If I buy a set of euro lights are the blinker lights included?


----------



## holy200sx (Jan 8, 2003)

the bulbs?.. no


----------



## martpro11 (Jan 27, 2003)

Basically if I take off my tailights and replace them with euro lights what else will I have to purchse? New bulbs for the blinker and tailight?


----------



## FatBoy4 (May 12, 2002)

yES YOU have to get new bulbs
but keep your SE-L tails they look better than the altezzas 
altezzas on our cars look gay

I was gunna get them

If you do get them can I get your SE-L tails?


----------



## LIUSPEED (May 29, 2002)

yes they are... the sentra EURO tails and wires are included but stock ones are better if you like your stock blinkers to be inside.
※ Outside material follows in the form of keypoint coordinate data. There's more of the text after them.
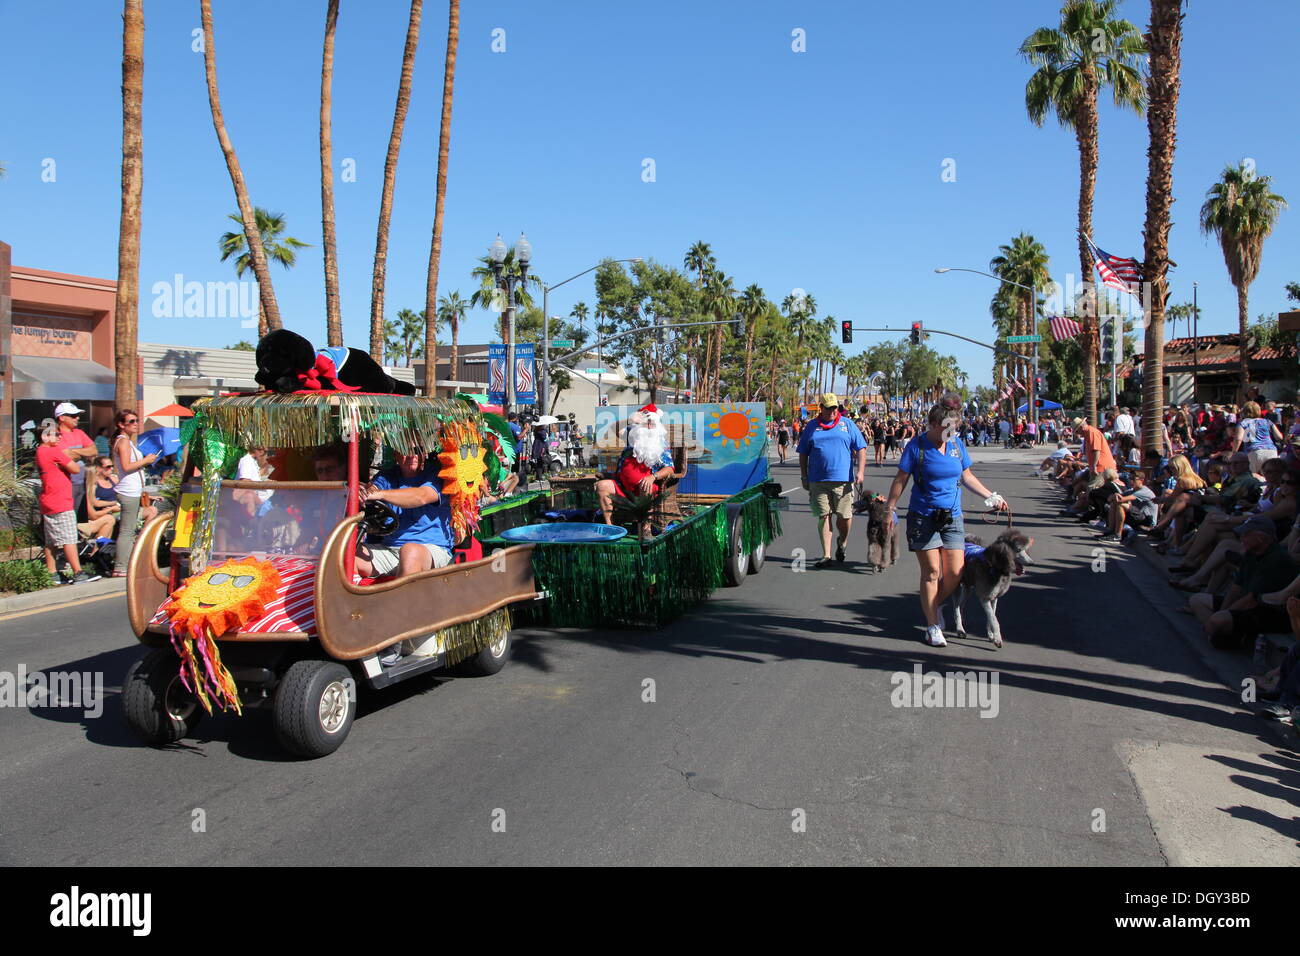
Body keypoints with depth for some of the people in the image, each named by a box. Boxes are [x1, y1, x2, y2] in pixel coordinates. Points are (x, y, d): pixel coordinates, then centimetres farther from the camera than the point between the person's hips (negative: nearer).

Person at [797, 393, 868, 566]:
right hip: (818, 481, 1)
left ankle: (842, 543, 30)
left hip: (843, 479, 0)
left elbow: (861, 449, 7)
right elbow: (803, 453, 14)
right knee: (824, 516, 0)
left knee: (845, 516, 0)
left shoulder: (847, 424, 9)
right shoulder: (812, 426, 10)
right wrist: (804, 477, 10)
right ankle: (826, 555, 5)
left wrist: (860, 471, -4)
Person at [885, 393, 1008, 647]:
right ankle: (932, 626, 9)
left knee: (955, 572, 0)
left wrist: (991, 497, 13)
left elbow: (967, 476, 17)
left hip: (952, 517, 5)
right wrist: (889, 511, -8)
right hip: (923, 518, -4)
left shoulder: (957, 444, 5)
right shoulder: (917, 445, -9)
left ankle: (933, 605, 28)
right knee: (931, 571, -2)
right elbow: (900, 480, -6)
the ones that come with the EURO light are outside blinker and inside stop lamps.

hope that helps.


----------



## Shawn (Sep 18, 2002)

He has the tails with the orange turn signal lens...I already asked. As for buying new bulbs, why would that be neccesary? 1157's should work for the altezzas.


----------



## martpro11 (Jan 27, 2003)

Do you guys really think the altezzas look bad on the sentra. I think it would look nice on my se-l. Theres nothing special about the se-l tailights.


----------



## FatBoy4 (May 12, 2002)

Martpro11are u sure your have a SE-L cause most of the SE-L came with a CLEAR turn signal and not a Orange one


----------



## FatBoy4 (May 12, 2002)

Well I was thinking of getting altezzas for mine the GunMetal from Matrix Racing but I decide not to.. they just look wierd with the Red center bar on the GXE if yours is not red it might look aight but I have a red one so I aint gunna do the swap


----------



## martpro11 (Jan 27, 2003)

Yes I have a 1999 SE-L with orange blinkers. I know that alot have white but I have orange.


----------



## LIUSPEED (May 29, 2002)

FatBoy4 said:


> *Martpro11are u sure your have a SE-L cause most of the SE-L came with a CLEAR turn signal and not a Orange one *


not all se limited come with white signal .. some come in orange as well....


----------



## Ninety-Nine SE-L (May 5, 2002)

WHAT?? I never heard of an SE-L coming with orange blinkers. Do you still have the grey center panel (between the tails)? I was going to say. If you want to go altezzas, SELL ME THE CLEAR/RED TAILS, LOL.


----------



## JayL1967 (Apr 30, 2002)

The altezass come with everything.


----------



## JayL1967 (Apr 30, 2002)




----------



## sr20 805 (Oct 7, 2002)

justin photoshopped a silver sentra with gunmetal altezzas......it looks dope IMO, and the center piece was color matched to the car........other than the fact that most people think altezza is rice and that altezza is WAY too burned out by them honda boys


----------



## MP2050 (May 1, 2002)

sr20 805 said:


> *justin photoshopped a silver sentra with gunmetal altezzas......it looks dope IMO, and the center piece was color matched to the car........other than the fact that most people think altezza is rice and that altezza is WAY too burned out by them honda boys *


ooooohhhh wheres this pic????


----------



## LIUSPEED (May 29, 2002)

ask justin for it.. he might still have it..


----------



## Ninety-Nine SE-L (May 5, 2002)

my computer's in the shop (AGAIN). The pic was on there, but I think I might have deleted the file. Whoever still has it may want to post a pic. If not, I will see if I can recover the file with Norton (when my computer comes back).


----------